By Vicki Needham and Ian Swanson - 08/29/10 10:00 PM EDT
Underwater mortgages are a massive drag on the economy, and it could take years to eliminate the negative equity from many markets.
As the housing market struggles to regain its footing, about 11 million homes are in negative equity, with those homeowners "trapped," said Sam Khater, a senior economist with CoreLogic.
Although most of those people are current on their mortgages, they are unable to sell their homes because they would take too much of an economic hit: on average, about $70,000.
That means people are unable to move for jobs or better jobs. So homeowners are left with three choices: try to negotiate a short sale, accept foreclosure, or stay put, Khater said.
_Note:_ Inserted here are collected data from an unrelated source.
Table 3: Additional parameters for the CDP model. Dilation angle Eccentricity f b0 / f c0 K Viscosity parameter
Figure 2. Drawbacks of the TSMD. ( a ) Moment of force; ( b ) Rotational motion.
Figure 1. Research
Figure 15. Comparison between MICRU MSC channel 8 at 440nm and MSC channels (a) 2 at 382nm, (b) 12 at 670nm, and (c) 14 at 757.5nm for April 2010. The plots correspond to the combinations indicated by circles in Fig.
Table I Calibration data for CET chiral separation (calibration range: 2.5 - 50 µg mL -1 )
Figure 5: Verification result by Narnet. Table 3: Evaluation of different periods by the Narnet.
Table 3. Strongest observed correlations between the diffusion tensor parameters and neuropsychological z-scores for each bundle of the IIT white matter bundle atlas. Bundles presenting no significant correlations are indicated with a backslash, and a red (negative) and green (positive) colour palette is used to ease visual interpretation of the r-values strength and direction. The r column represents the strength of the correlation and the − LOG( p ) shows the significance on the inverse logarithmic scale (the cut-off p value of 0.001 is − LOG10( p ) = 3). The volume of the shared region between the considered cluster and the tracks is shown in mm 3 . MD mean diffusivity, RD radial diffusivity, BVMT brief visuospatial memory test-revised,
Housing and Urban Development Secretary Shaun Donovan said Friday that the administration will unveil two new initiatives this week to prop up the housing market following a spate of bad news this week.
The first is an FHA refinancing plan to help those homeowners with negative equity, he told CNN on Friday for an interview that aired on "State of the Union" on Sunday.
Donovan also said the department is moving forward with a previously announced $3 billion program designed to help unemployed homeowners pay their mortgages.
So far, the federal government's programs to try to help those with negative equity haven't had much impact, Khater said.
"The main problem is that it would require a huge amount of money to get rid of the negative equity, something tough to do in the current environment," Khater said. "Eliminating negative equity would also introduce obvious moral hazards."
Housing experts have argued the latest multi-billion program will only be successful if it helps create equity. If not, the program isn't worth it, said Dean Baker, co-founder of the Center for Economic and Policy Research.
To recover, the economy has to add jobs to help the housing market. Even record-low mortgage rates are like "stimulating a dead corpse," said Anthony Sanders, a member of the Mercatus Center’s Financial Markets Working Group and a professor of real estate finance at George Mason University.
"We have to have job growth to pick up the excess inventory," Sanders said. "Our economy needs to add approximately 150,000 jobs per month."
CoreLogic estimates it will take six to eight years to eliminate negative equity. In hard-hit areas such as Las Vegas, it could take more than a decade.
Negative equity remains concentrated in five states: Nevada, which had the highest percentage of negative equity with 68 percent of all of its mortgaged properties underwater, followed by Arizona (50 percent), Florida (46 percent), Michigan (38 percent) and California (33 percent), according to CoreLogic.
Another problem is that homes with equity are appreciating faster than those that are underwater. The average values of properties with 50 percent or more equity increased more than 1 percent between the final quarter of 2009 and the second quarter of this year. Properties with 25 to 50 percent in equity increased an average of 0.2 percent in that period. However, values fell for every segment in negative equity, with the biggest value decline occurring for properties that are 50 percent or more in negative equity, according to CoreLogic data.
"Negative equity continues to both drive foreclosures and impede the housing market recovery," said Mark Fleming, chief economist with CoreLogic. "With nearly 5 million borrowers currently in severe negative equity, defaults will remain at a high level for an extended period of time."
The Obama administration's main program — the Home Affordable Modification Program — to ease home foreclosures permanently lowered mortgage payments for only 36,695 homeowners in July, the smallest increase since December, administration officials said recently.
During the second quarter of the year, there were a record 269,952 home foreclosures, up 38 percent from the same period a year earlier, according to Irvine, Calif., research firm RealtyTrac.
Rick Sharga, senior vice president at RealtyTrac, has projected that foreclosures will peak next year before they decline.
The rush of bad housing news this week included sales of existing homes dropping to their lowest levels in more than a decade, plummeting by more that 27 percent during July. Also, new home sales fell 12.4 percent in July to the lowest level on record dating back to 1963, despite low prices and mortgage rates.
Besides the obvious financial factors such as uncertainty about the extension of the Bush-era tax cuts, consumers also have become psychologically closed off to the idea of purchasing a home.
“Homeowners are holding on to their overpriced housing, hoping that they won’t get damaged even further,” Sanders said. “There’s been a change in consumer psychology and that is difficult to reverse.”
During the housing bubble, homebuyers were overly optimistic as equity increased and they continued to upgrade their homes.
"People are stuck in that kind of mentality and people don't want to believe it when the market goes down because they have unrealistic expectations," he said. "They're hoping the bubble reappears and no one is facing reality that it won't."
Sanders likened the housing crash to "picking up the pieces of the Hindenburg explosion."
Some homeowners who are under water on the loans are simply giving up, and the problem is worse for those who have lost part or all of their income, he said.
"Everyone is overwhelmed, the losses are so staggering."